三朝北盟會編炎興下帙 王仲通「上蔡攸十不可書」(宣和年間)
王仲通、契丹討伐の不可を蔡攸に説く
- 王繪の父・王仲通は宣和年間、蔡攸が宣撫副使であった当時、北方討伐に反対する意見書を献じた。以下はその全文である。
- 北方の民族(契丹)は遊牧を業とし戦に慣れており、中国が制すべきはその根拠地を破ることではなく、辺境の守りを固めることにあると説き、朝廷が兵馬を発して河北へ向かわせる動きを憂慮した。斉桓公が莒討伐を密議したのに国中に漏れた故事を引き、事の露見を懸念した。
十の不可の論
- 太平久しく天下安泰な今、軍を動かせば北方の憂いを招く。
- 石晋が燕雲十六州を契丹に割いた後も後周世宗は無血で三関を回復した先例があり、両朝通和の今、名分なき出兵は不要。

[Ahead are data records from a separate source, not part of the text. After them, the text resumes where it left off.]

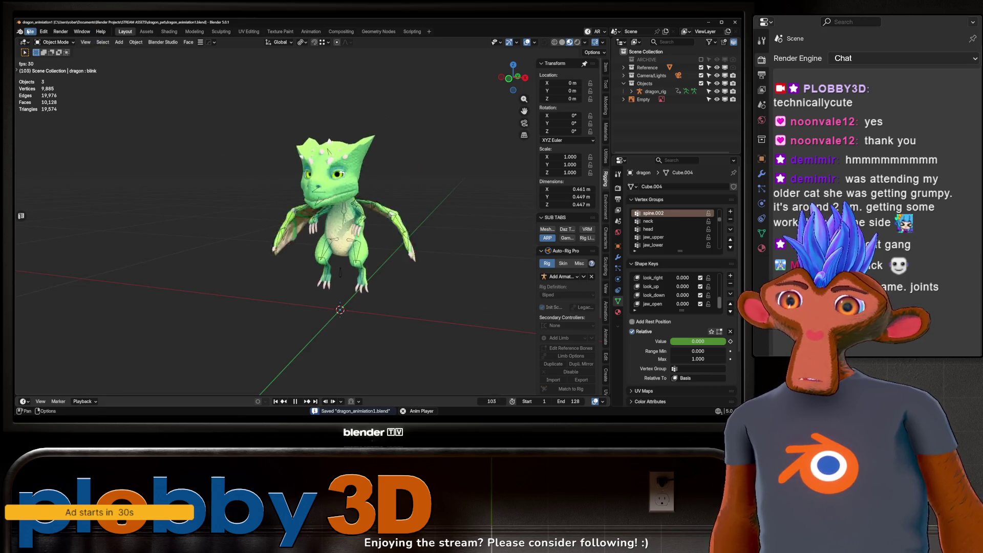
click(30, 31)
mouse_move(51, 40)
click(123, 40)
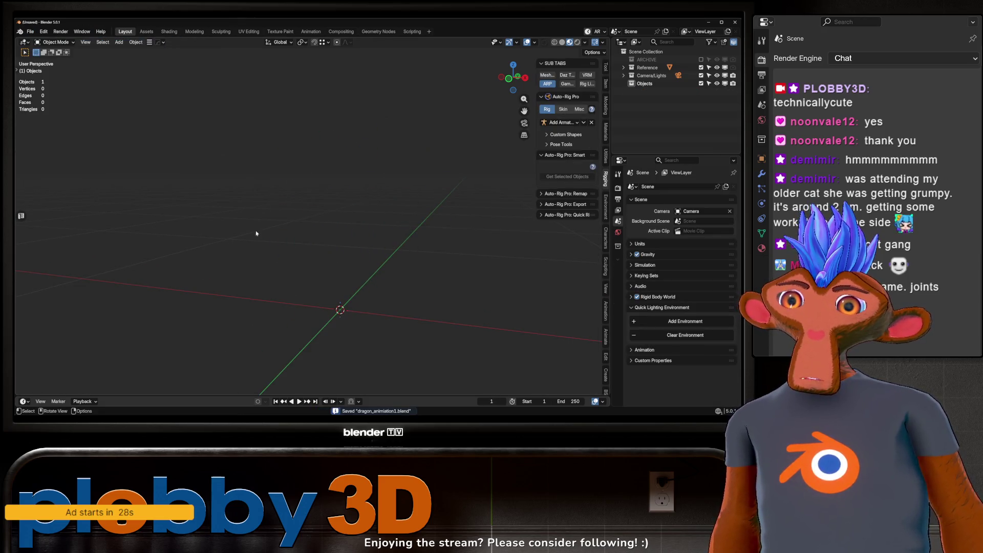
- Show the active tool settings and orbit around the empty new scene
mouse_move(353, 307)
middle_down()
mouse_move(307, 219)
mouse_move(604, 149)
middle_up()
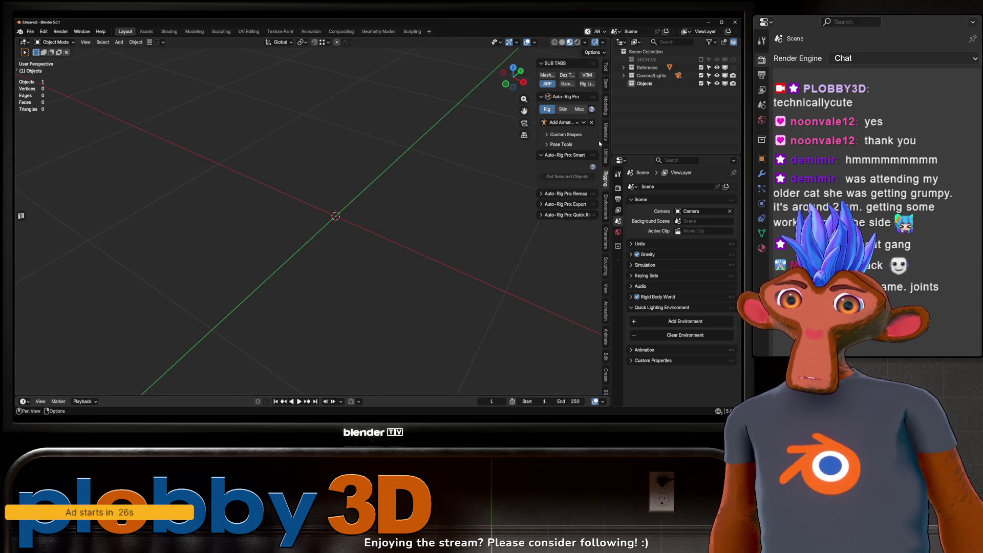
click(605, 67)
middle_drag(404, 164, 388, 173)
middle_drag(280, 116, 268, 173)
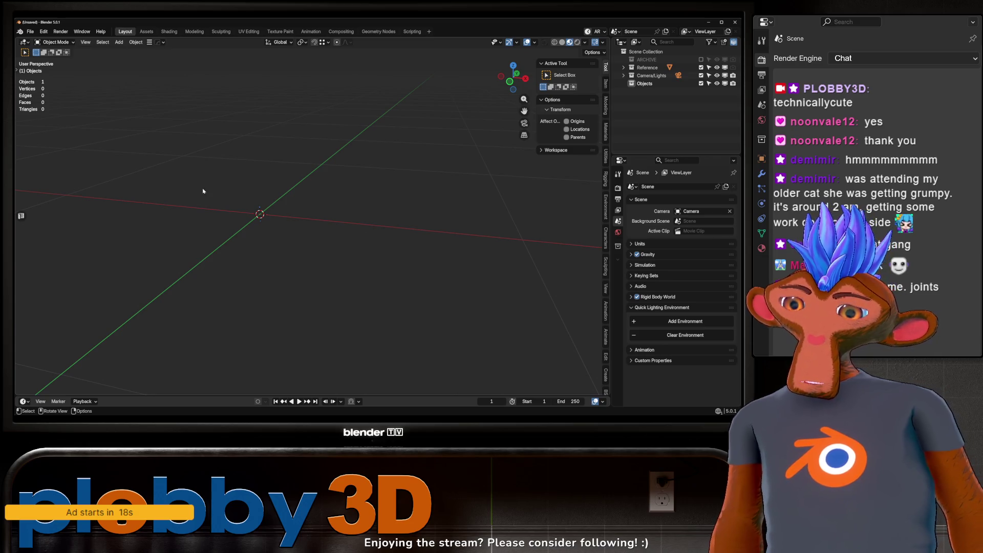
middle_drag(204, 181, 206, 201)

- 金は遠方で長く遼と戦い、二十余州を奪い漢地の献納を望んでいる。もし金が強大化すれば、遼を滅ぼした後は再び金が新たな強敵となる。
- 契丹配下の部族は不毛の地に頼り中原の物資を頼みに生きており、歳幣を絶てば必ず争って侵入し兵乱が絶えなくなる。
- 北方数千里は険阻なく平原ばかりで大軍向きの地形であり、寡兵で敵の全軍に当たれば澶淵以後の教訓を忘れることになる。

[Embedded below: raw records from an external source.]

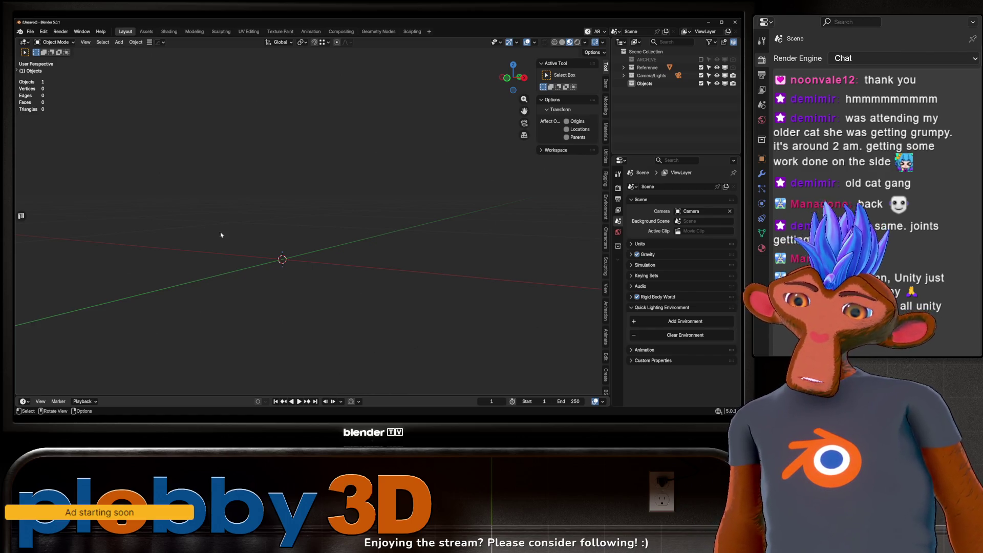
mouse_move(97, 290)
middle_down()
mouse_move(191, 261)
mouse_move(271, 271)
mouse_move(286, 239)
middle_up()
- Add a quad sphere, switch to solid shading, and scale it down to 0.325
key(shift+a)
mouse_move(300, 239)
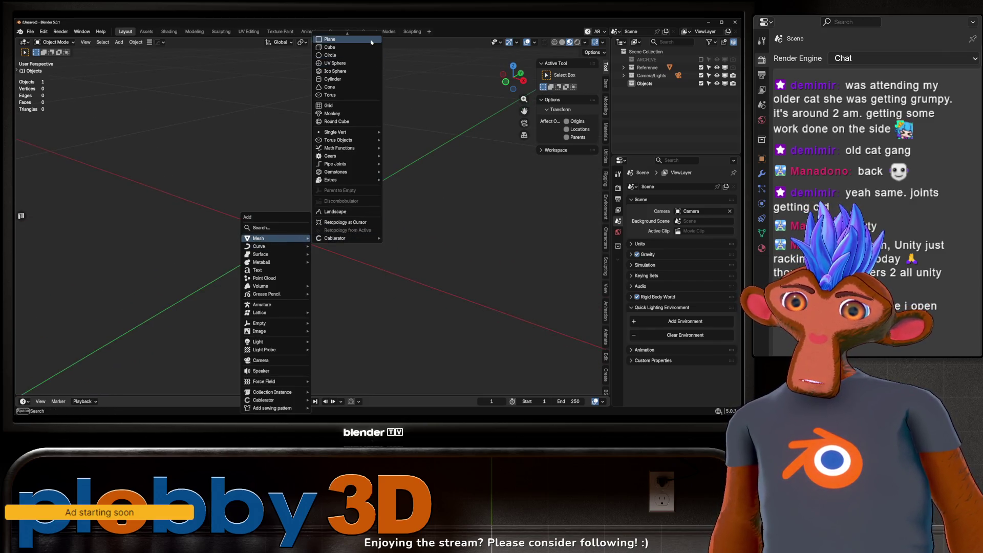
click(366, 38)
scroll(306, 172, down, 8)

- かつて神宗皇帝は財政豊かな時代でも軽々に動かず、まず霊武を頼みに西夏と結ぶ策を優先した。今その霊武(西夏)を無視して事を構えれば、攻めれば必ず救援を要し、救援すれば両面から敵を受ける。
- 西夏は漢人の献策(劉文珪の策)により虚を衝いて侵入する構えを常に持っており、関陝の精兵を北方に振り向ければ西方の備えが疎かになる。

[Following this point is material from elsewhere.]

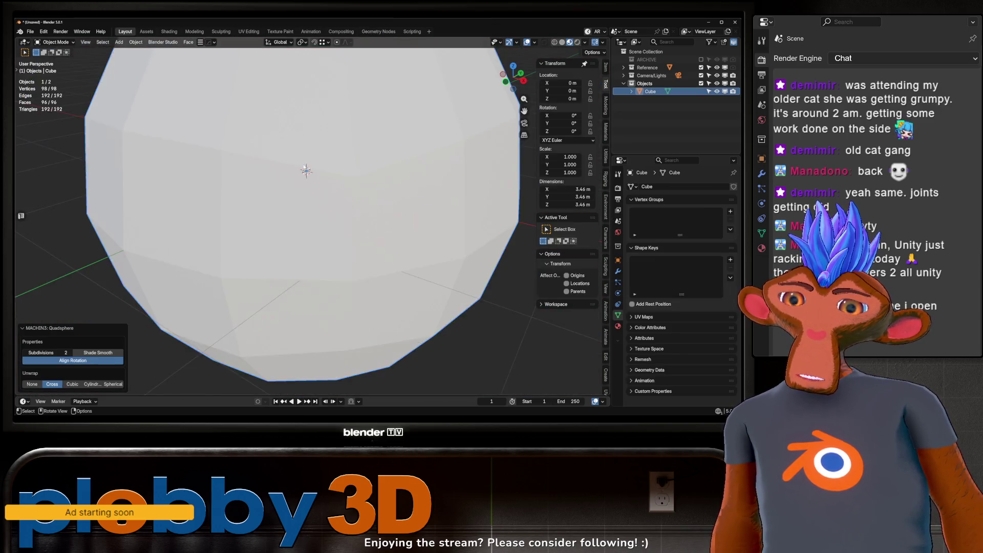
click(556, 43)
click(562, 43)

- 辺境の食糧備蓄は乏しく、千里の輸送では兵に飢色が生じる。
- 民は蓄えが少なく水旱の際は流民が生じやすい。徴発が重なれば民は耐えかね盗賊化する恐れがある。
- 兵は凶器であり已むを得ず用いるもの。老子も「大兵の後は必ず凶年あり」と言う。近年豊作が続いたとはいえ民力にはまだ余裕がなく、荒年が来れば救済も難しくなる。
上書の結び
- 王仲通は、これらの利害は明白であるのに朝廷に進言する者が少ないことを憂い、長く地方官を務めた自らの見識から黙っていられず上言したと述べる。蔡攸を国の元老・王室の柱石と称え、衆議は口を揃えて禍を恐れ進言を控えているとし、忠直の言を尽くして帝への奏上を求め、天下万民のためこの意見が採用されることを切望して書を結んだ。